It was difficult to make much headway with ConCal work last week – we’re waiting for some figures from our accountant to go into a funding application, and waiting to hear from the Edinburgh Festival about the Gentle Shepherd.  The Festival have said ‘it looks like we’re moving towards a yes on this one’, but that’s not quite the same thing as a simple ‘yes’.  If it goes ahead, then all our energies will get channeled into that for a while, finishing the Mungrel Stuff CD to launch at the same time, researching and preparing the performances, and planning how to make the most of the exposure.  But we don’t know if it’s happening yet.

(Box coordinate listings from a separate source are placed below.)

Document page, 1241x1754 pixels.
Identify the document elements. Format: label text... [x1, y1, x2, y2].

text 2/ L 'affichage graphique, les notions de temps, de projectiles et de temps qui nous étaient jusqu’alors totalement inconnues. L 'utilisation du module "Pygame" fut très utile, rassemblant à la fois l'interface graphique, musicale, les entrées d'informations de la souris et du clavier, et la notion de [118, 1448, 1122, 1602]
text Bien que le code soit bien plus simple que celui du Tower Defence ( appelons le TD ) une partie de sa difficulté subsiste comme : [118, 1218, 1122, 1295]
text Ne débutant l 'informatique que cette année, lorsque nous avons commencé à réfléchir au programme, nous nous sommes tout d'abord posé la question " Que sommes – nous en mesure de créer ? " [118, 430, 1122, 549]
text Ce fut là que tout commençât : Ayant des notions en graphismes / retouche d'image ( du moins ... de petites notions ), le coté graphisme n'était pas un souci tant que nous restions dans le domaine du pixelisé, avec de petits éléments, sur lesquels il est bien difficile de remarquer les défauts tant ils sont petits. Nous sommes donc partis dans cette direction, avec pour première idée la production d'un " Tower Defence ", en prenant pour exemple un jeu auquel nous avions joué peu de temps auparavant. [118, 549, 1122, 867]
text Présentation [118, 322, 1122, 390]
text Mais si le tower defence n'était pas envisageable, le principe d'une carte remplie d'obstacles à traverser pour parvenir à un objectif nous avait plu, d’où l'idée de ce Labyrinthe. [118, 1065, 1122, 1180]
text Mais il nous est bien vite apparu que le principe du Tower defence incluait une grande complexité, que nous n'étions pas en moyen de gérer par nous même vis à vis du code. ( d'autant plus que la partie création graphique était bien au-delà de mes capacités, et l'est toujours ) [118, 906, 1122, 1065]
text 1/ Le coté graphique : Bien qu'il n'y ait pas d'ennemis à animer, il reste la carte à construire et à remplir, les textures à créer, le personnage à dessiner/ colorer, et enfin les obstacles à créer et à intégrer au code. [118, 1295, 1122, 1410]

Still, there’s plenty to occupy me in the meantime, making radio programmes, producing McFall’s (back in the studio on Tuesday), and deciphering Prefab Sprout demos.  I gave a lecture at the RSAMD on Friday – the students came up with some good answers as to why learning from and about the past is a good idea, but trying to reconstruct it isn’t.  We were talking about baroque music, but it could have been about anything really.

The composer Andrew Cruickshank dropped round this afternoon to borrow a DAT machine – we were in a jazz band together when I was 15, playing mostly Coltrane numbers.  Andrew played bass, and also took blissed-out flute solos.  Now he writes music for films (he won a BAFTA last year), and Greg from McFall’s is playing in a gig of his tomorrow: a live performance of a film score, followed by the film itself.  At least I think it’s that way round.

This morning I learnt something very useful: my harpsichord doesn’t fit in my car.  Normally I don’t move it myself, but the minister of our local parish church asked me a while ago if I’d play in this morning’s service.  I ended up driving it round to the church at about 3 miles per hour with the keyboard end sticking out the back, as the minister and another valiant parishioner followed behind, hanging on in case it slipped.  It must have looked like we were transporting a coffin, after the hearse failed to show up.